HSBC Bank Malta delivered a resilient financial performance in 2025, with another year of solid profitability, recording pre-tax earnings above €100 million for the third year running.
Profit before tax for the year reached €109 million. Compared to 2024, this represents a 29 per cent reduction, largely reflecting the normalisation of interest rates and lower releases of expected credit losses, rather than a weakening in underlying business activity.
Balance sheet growth remained strong. Customer deposits increased by €370 million to a new record level of €6.5 billion by year-end, driving a gain of more than one percentage point in deposit market share.
The Bank also continued to expand its wealth and protection franchise. Client wealth management and investment balances rose by 28 per cent to €1.1 billion, while life insurance sales increased by 21 per cent over the year.
After tax, profit attributable to shareholders amounted to €71.6 million, translating into earnings per share of 19.9 cents, compared with 27.8 cents in the previous year.
Reflecting the Group’s capital position and earnings profile, the Board has proposed a total dividend for 2025 of 18.4 cents per share, equivalent to a payout ratio of 60 per cent.
Plaza Centres plc and AX Real Estate plc have announced plans for share buyback programmes aimed at improving liquidity in the secondary market.
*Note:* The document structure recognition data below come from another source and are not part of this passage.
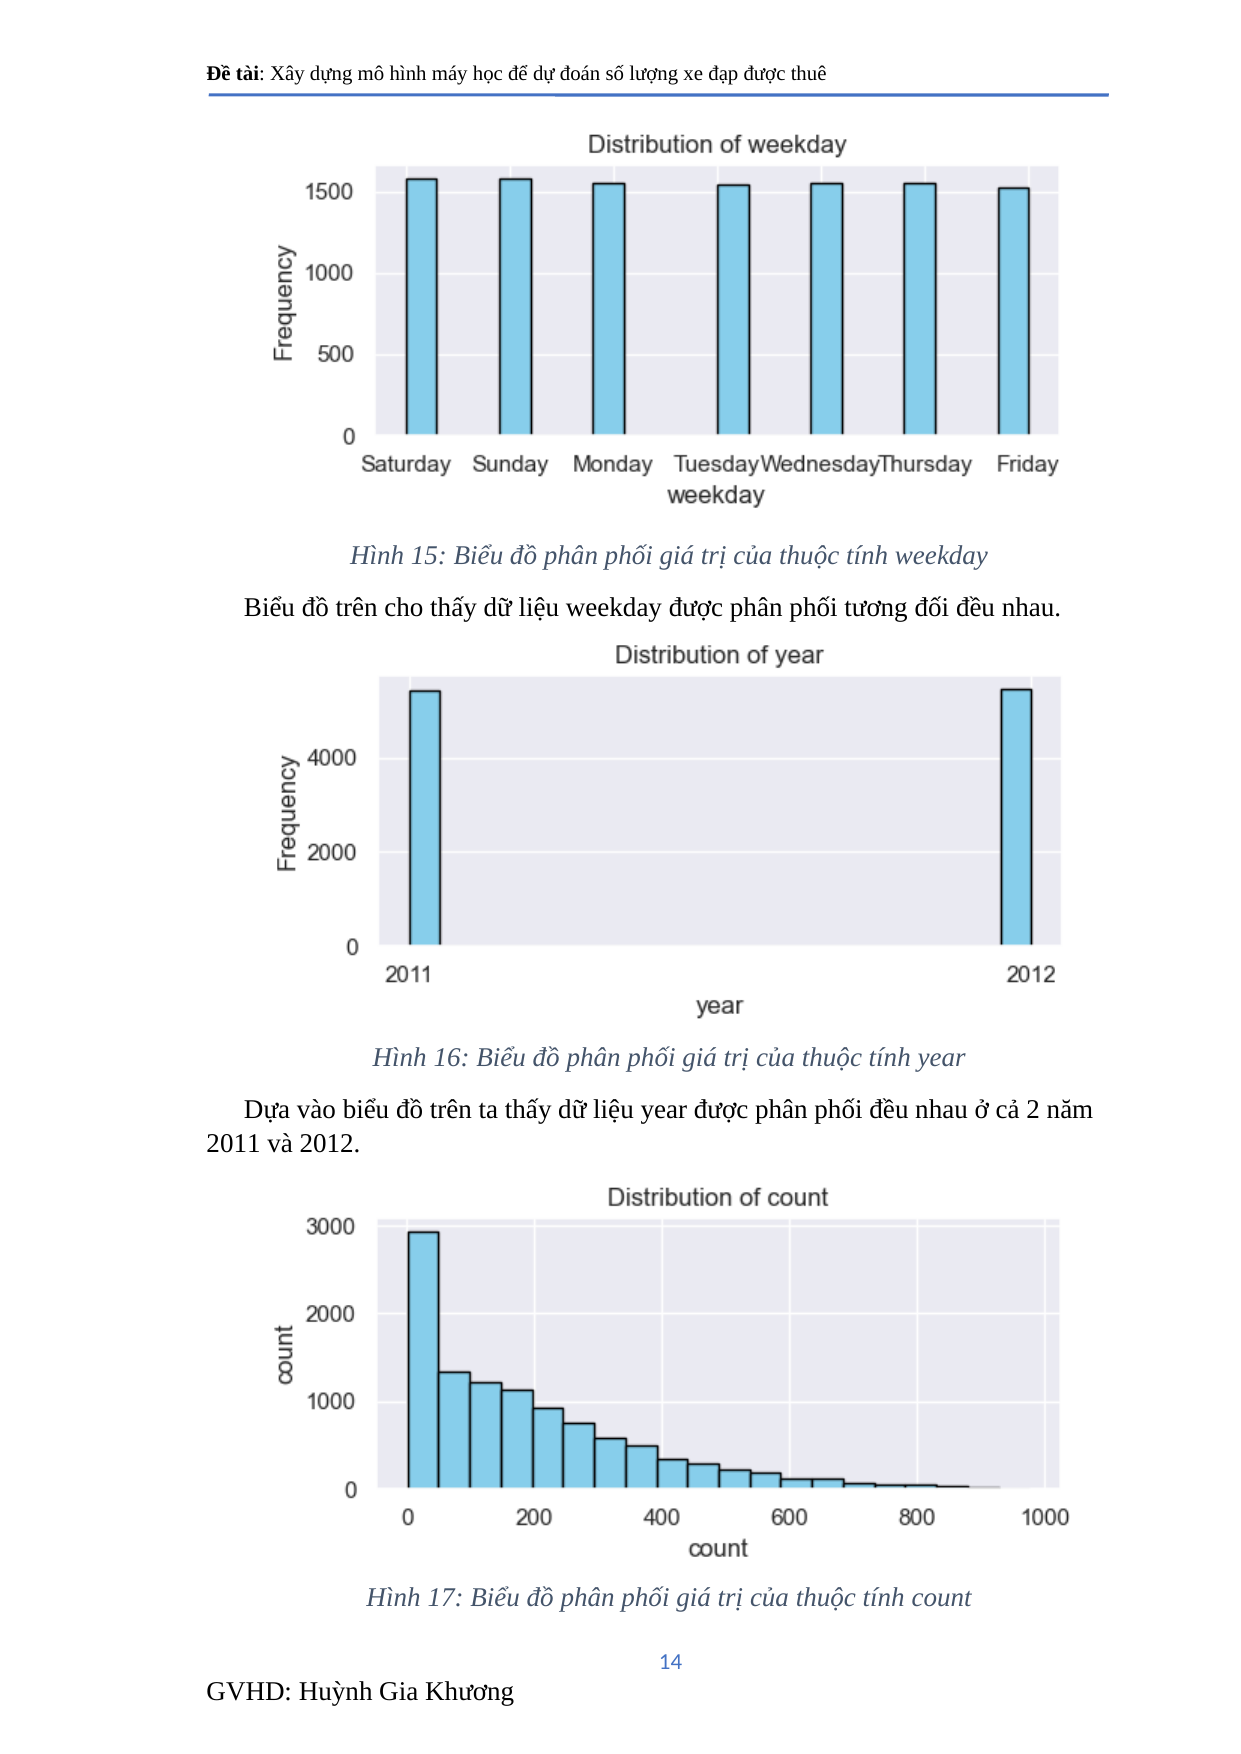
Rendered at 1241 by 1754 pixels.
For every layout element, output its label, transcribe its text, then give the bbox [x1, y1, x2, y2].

text Hình 17: Biểu đồ phân phối giá trị của thuộc tính count [206, 1582, 1134, 1613]
picture [273, 641, 1067, 1023]
text Dựa vào biểu đồ trên ta thấy dữ liệu year được phân phối đều nhau ở cả 2 năm 2011 và 2012. [206, 1093, 1134, 1158]
picture [264, 1177, 1076, 1563]
text Hình 15: Biểu đồ phân phối giá trị của thuộc tính weekday [206, 539, 1134, 570]
text Hình 16: Biểu đồ phân phối giá trị của thuộc tính year [206, 1041, 1134, 1072]
picture [266, 123, 1075, 520]
text Biểu đồ trên cho thấy dữ liệu weekday được phân phối tương đối đều nhau. [206, 591, 1134, 622]
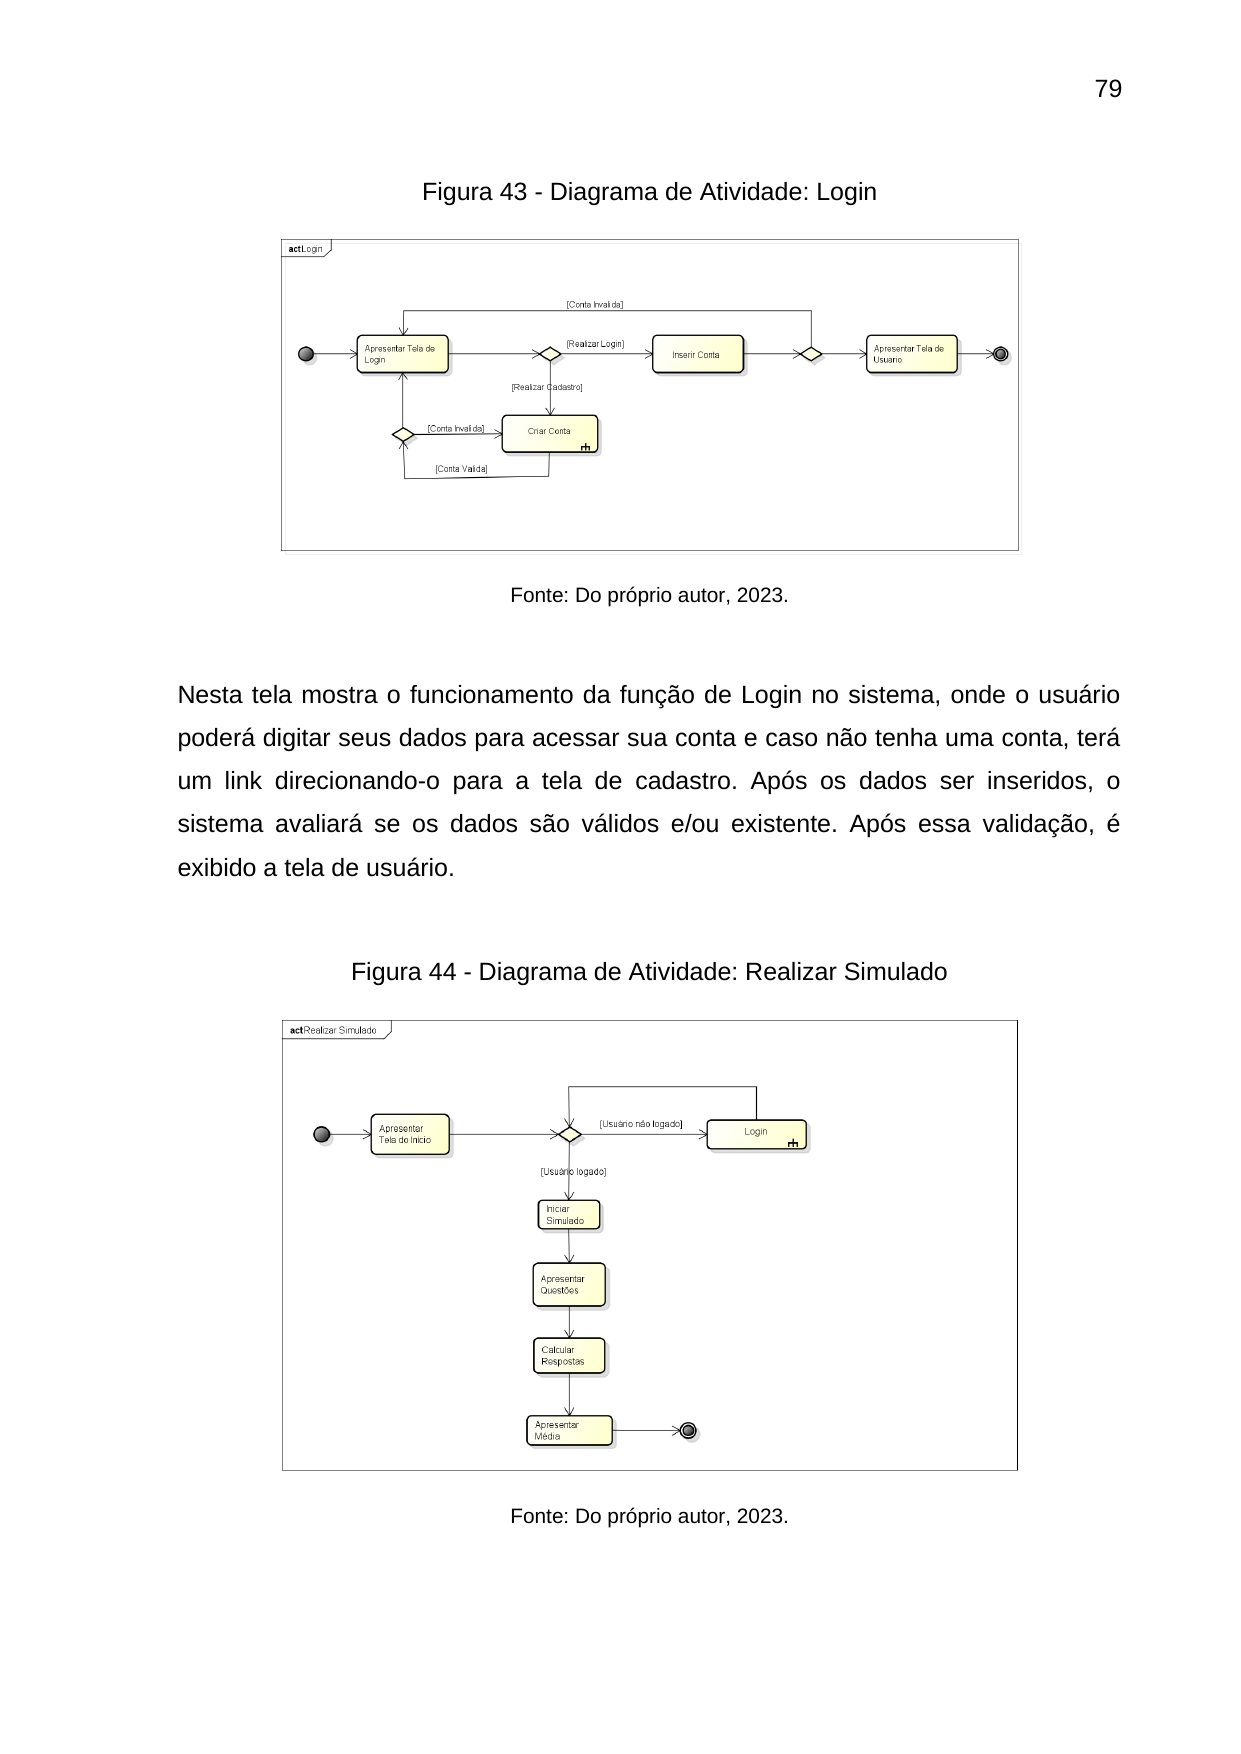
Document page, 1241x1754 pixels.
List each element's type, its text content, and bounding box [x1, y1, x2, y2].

picture [274, 232, 1025, 557]
picture [274, 1012, 1025, 1477]
text Fonte: Do próprio autor, 2023. [177, 583, 1122, 607]
text Nesta tela mostra o funcionamento da função de Login no sistema, onde o usuário poderá digitar seus dados para acessar sua conta e caso não tenha uma conta, terá um link direcionando-o para a tela de cadastro. Após os dados ser inseridos, o sistema avaliará se os dados são válidos e/ou existente. Após essa validação, é exibido a tela de usuário. [177, 680, 1122, 881]
text Fonte: Do próprio autor, 2023. [177, 1504, 1122, 1528]
text Figura 43 - Diagrama de Atividade: Login [177, 177, 1122, 206]
text Figura 44 - Diagrama de Atividade: Realizar Simulado [177, 957, 1122, 985]
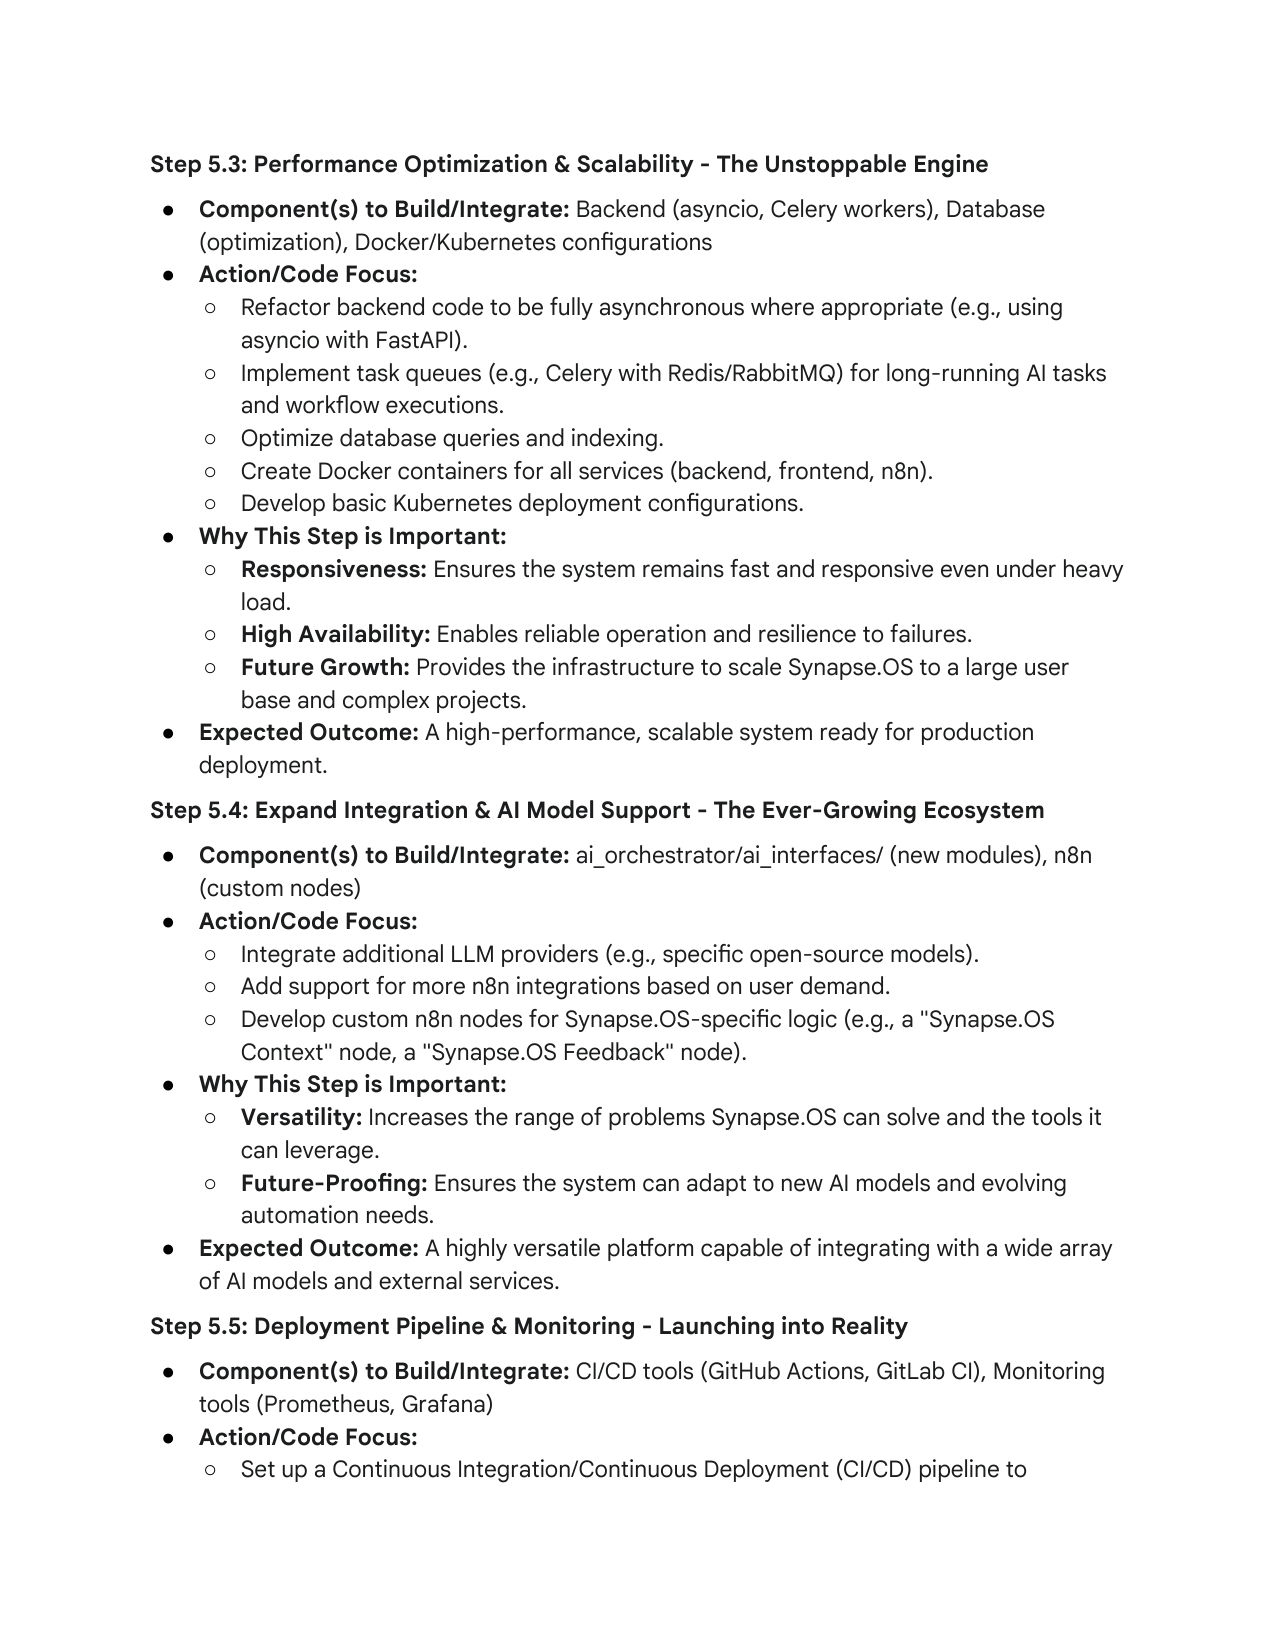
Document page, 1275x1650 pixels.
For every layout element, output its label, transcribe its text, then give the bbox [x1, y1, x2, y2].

The proposals will be submitted to shareholders for approval at upcoming meetings.
Plaza Centres Buyback
Plaza Centres will convene an EGM on 25 March to seek authorisation to repurchase up to 2.4 million shares over an 18-month period, at a price range of €0.75–€0.95 per share, representing a total potential outlay of €1.8–€2.28 million. Shares repurchased under the programme would be cancelled. Shareholders will also vote on a reduction in the size of the Board of Directors and a bonus share issue.
Following the announcement, Plaza Centres’ shares rose 15.4 per cent to €0.90. The buyback follows Virgata Group’s acquisition of a 31.4 per cent stake, making it the largest shareholder. Virgata founder Jordi Goetstouwers Odena said the programme aims to support the share price, improve liquidity, and narrow the gap between market and intrinsic value.
AX Real Estate Buyback
AX Real Estate plc will propose a one-year share buyback at its AGM on 24 April, allocating €1 million from retained profits. Daily purchases will be limited to 25,000 shares per shareholder, with a maximum price not exceeding the company’s net asset value per share (€0.55). Repurchased shares may be held for resale or other permissible uses.
These buyback initiatives follow similar programmes by M&Z plc, Malta International Airport, and Bank of Valletta. Such programmes are increasingly being used in the Maltese market to bolster share prices and offer small shareholders a fair exit amid subdued trading volumes, which in 2025 were roughly half those recorded in 2019.